§ SOURCE TEXT:
Anthropic Slams Chinese Labs Amid US Chip Export Tensions

Published 16 hours ago2 minute read
Uche Emeka
Uche Emeka
Anthropic Slams Chinese Labs Amid US Chip Export Tensions

Anthropic has formally accused three Chinese artificial intelligence firms—DeepSeek, Moonshot AI, and MiniMax—of orchestrating a massive “distillation” attack against its Claude AI model.

According to Anthropic, the companies created more than 24,000 fake accounts and generated over 16 million interactions with Claude to extract advanced capabilities such as agentic reasoning, coding, and tool use.

The alleged objective was to replicate and enhance their own AI systems using insights derived from Claude’s performance, raising concerns about intellectual property theft and unfair technological advantage in the global AI race.

The controversy emerges amid broader debates over export controls on advanced AI chips intended to slow China’s technological progress.

§ BRIEF:
Pick up the article on Anthropic's distillation accusations after its last sentence and continue it. The rows have nothing to do with the article on Anthropic's distillation accusations.

§ RECORD EXCERPTS:
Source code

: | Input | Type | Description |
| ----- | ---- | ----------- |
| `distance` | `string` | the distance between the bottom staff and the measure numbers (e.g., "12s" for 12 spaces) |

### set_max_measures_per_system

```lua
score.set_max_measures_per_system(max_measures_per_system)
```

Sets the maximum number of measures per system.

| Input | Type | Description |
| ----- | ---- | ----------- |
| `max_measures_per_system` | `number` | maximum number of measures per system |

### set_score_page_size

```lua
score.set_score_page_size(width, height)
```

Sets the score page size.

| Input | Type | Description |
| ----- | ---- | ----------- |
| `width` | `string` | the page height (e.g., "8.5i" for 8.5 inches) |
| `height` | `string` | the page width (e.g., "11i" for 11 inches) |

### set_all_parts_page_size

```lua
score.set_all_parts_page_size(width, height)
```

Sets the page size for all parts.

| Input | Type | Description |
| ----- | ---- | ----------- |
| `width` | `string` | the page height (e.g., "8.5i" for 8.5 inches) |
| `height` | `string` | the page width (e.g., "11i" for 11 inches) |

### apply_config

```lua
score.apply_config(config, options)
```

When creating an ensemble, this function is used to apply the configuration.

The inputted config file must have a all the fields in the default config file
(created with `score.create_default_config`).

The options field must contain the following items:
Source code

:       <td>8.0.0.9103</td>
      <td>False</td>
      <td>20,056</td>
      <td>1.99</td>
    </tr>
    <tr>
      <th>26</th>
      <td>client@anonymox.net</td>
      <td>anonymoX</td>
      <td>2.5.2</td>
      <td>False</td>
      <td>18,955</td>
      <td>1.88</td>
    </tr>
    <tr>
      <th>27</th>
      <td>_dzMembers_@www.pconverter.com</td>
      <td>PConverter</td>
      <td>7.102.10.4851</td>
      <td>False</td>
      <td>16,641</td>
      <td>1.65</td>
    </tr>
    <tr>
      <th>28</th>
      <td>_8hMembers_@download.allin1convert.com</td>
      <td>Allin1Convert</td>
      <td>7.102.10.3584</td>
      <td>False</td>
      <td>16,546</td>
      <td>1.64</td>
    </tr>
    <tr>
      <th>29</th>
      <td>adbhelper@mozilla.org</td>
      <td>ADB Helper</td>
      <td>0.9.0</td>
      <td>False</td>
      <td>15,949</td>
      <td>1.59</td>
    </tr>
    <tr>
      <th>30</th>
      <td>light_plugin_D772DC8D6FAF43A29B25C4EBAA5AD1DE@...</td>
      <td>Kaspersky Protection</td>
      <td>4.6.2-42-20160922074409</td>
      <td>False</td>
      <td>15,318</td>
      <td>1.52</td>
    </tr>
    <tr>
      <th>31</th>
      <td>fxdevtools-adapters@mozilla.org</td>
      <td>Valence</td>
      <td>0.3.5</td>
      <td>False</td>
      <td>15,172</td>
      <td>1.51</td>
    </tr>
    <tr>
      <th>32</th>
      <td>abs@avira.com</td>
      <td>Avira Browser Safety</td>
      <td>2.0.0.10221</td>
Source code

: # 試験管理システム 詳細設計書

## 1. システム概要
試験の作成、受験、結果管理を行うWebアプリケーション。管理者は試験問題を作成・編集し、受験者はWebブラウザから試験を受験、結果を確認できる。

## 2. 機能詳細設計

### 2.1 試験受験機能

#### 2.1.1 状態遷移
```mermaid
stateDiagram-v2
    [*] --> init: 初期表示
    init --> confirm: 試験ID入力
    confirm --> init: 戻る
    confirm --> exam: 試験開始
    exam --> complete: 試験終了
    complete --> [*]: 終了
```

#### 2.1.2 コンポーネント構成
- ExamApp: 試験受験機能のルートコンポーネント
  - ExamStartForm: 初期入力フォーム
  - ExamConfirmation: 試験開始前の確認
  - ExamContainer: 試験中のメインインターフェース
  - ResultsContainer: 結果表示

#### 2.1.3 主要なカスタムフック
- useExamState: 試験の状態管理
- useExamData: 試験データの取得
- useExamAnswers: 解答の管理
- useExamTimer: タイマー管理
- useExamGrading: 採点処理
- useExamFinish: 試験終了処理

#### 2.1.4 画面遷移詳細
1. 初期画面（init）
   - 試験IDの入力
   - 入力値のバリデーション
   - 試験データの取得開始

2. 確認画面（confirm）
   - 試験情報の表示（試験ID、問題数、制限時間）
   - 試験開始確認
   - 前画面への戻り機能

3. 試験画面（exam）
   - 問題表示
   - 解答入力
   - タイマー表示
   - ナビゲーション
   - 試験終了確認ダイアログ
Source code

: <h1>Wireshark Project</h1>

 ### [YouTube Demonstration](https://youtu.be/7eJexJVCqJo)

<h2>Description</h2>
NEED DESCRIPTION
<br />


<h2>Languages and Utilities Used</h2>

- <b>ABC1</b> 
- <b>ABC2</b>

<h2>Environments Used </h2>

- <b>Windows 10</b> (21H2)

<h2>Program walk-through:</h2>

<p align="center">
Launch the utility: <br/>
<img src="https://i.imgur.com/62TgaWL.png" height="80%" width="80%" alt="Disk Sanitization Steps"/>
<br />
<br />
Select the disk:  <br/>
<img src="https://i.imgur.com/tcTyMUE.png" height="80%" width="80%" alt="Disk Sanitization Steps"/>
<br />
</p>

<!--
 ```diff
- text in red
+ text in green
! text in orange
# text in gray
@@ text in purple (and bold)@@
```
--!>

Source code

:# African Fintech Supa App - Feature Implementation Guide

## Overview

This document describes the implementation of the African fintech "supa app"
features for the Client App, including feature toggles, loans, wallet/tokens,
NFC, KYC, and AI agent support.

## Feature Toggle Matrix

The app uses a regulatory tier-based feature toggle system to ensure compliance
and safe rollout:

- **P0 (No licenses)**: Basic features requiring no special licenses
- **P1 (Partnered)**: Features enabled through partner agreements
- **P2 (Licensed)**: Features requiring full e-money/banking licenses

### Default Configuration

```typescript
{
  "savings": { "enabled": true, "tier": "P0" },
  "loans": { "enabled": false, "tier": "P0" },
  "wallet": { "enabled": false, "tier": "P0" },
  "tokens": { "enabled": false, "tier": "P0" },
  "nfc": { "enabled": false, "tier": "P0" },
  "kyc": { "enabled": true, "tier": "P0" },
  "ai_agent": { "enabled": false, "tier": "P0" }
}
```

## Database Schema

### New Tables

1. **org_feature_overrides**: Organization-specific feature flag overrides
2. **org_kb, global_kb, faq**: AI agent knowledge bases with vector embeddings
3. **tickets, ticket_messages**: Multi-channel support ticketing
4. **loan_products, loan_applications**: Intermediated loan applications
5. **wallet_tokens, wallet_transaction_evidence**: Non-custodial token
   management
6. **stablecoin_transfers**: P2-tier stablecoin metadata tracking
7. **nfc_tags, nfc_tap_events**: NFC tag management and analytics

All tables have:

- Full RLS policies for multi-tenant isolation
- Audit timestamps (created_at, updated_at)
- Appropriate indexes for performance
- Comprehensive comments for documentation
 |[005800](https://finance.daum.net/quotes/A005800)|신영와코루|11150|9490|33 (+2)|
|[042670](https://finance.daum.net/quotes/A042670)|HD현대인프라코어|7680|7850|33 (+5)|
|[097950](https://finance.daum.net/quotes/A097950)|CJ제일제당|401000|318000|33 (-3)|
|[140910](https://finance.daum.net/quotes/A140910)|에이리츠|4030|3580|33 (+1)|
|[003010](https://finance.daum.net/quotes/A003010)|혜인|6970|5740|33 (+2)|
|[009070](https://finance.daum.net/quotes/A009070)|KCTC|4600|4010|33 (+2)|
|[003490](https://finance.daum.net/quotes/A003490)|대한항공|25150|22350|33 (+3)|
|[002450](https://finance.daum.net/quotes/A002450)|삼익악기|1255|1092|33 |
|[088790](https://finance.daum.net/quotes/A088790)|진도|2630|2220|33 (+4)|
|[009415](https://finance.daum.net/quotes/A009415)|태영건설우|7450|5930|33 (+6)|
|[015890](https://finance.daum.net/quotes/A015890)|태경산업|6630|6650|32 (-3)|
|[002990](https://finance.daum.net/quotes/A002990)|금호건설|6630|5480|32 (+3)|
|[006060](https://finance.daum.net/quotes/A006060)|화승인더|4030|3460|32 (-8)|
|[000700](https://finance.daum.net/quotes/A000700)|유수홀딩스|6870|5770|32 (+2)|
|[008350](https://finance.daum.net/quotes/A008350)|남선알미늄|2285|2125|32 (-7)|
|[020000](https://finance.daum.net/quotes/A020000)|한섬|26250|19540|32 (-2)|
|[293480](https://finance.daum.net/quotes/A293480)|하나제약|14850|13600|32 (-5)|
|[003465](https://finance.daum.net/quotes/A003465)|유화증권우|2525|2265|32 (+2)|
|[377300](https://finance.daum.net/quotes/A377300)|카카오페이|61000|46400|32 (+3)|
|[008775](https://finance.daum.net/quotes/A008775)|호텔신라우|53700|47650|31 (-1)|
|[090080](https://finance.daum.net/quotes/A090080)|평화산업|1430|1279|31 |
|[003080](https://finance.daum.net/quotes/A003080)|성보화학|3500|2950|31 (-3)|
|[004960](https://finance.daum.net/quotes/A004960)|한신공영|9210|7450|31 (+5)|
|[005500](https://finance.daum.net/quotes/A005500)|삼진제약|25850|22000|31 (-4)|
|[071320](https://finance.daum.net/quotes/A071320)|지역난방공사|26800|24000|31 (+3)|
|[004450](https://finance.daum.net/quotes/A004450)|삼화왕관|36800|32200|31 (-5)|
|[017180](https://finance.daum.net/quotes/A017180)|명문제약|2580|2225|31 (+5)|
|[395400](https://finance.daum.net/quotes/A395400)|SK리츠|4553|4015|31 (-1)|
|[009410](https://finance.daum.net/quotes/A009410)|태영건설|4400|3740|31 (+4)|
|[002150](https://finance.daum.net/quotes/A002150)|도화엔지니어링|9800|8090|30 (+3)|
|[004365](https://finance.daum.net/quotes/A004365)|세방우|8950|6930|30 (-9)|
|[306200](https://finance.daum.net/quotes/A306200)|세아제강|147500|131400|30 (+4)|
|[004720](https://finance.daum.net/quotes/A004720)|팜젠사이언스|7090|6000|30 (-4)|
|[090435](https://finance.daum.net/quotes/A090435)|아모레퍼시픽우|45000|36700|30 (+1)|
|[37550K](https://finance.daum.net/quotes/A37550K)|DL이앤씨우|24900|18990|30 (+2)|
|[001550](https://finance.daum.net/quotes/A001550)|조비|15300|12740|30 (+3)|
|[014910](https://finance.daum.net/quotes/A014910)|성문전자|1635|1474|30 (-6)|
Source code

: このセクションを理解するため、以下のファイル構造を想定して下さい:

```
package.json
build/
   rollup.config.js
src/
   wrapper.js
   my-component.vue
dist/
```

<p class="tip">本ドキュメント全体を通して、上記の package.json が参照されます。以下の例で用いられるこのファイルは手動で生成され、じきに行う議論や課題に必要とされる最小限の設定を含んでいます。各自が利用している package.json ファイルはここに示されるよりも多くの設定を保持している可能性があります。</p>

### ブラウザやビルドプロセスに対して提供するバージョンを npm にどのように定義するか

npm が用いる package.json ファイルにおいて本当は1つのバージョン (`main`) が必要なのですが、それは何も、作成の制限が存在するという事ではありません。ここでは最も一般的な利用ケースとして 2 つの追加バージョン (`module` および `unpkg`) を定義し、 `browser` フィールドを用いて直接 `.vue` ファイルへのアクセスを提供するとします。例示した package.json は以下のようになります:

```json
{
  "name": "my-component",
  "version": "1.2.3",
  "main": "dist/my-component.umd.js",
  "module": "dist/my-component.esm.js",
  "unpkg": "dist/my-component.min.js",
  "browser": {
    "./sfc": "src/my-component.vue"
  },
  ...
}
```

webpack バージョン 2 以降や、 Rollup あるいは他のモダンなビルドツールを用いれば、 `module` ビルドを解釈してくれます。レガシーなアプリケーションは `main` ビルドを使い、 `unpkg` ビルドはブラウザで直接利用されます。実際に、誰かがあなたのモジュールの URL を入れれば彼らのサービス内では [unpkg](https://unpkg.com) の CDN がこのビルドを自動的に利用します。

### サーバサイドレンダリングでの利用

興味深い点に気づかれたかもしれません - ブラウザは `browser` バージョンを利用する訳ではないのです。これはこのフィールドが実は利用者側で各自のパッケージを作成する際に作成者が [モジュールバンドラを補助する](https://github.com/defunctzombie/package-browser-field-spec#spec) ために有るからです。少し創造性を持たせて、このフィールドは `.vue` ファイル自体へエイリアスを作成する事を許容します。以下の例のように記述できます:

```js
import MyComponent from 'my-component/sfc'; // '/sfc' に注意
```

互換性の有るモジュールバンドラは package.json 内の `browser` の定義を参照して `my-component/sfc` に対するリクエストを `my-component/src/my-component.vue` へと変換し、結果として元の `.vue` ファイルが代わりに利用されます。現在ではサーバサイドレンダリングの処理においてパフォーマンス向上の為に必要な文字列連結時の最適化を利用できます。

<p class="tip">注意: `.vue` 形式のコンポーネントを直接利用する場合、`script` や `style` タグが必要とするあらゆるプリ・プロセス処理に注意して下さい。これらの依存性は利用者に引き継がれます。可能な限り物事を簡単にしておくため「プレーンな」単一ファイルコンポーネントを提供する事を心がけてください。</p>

§ WRITTEN ANSWER:
Distillation, while commonly used by AI labs to create smaller and efficient versions of models, can also be exploited to replicate proprietary systems without authorization.

OpenAI had previously made similar claims against DeepSeek, which gained global attention after releasing its open-source R1 reasoning model capable of competing with Western AI systems at significantly lower cost.

DeepSeek is now reportedly preparing its V4 model, which is rumored to rival or exceed the coding capabilities of leading American AI platforms.

Source: Google

Anthropic’s investigation outlined the scale and focus of each company’s activities. DeepSeek conducted more than 150,000 exchanges targeting logic, alignment, and censorship-safe responses.

Moonshot AI generated over 3.4 million exchanges aimed at improving agentic reasoning, coding, and computer-use capabilities, while MiniMax accounted for the largest volume, with approximately 13 million exchanges focused on coding, orchestration, and tool integration.

Anthropic reported that MiniMax redirected substantial traffic to extract capabilities from Claude shortly after its release, showing what the company described as a coordinated and deliberate effort to siphon advanced AI functionality.

In response, Anthropic has pledged to strengthen its defenses against distillation attacks and called for coordinated action involving AI companies, cloud providers, and policymakers.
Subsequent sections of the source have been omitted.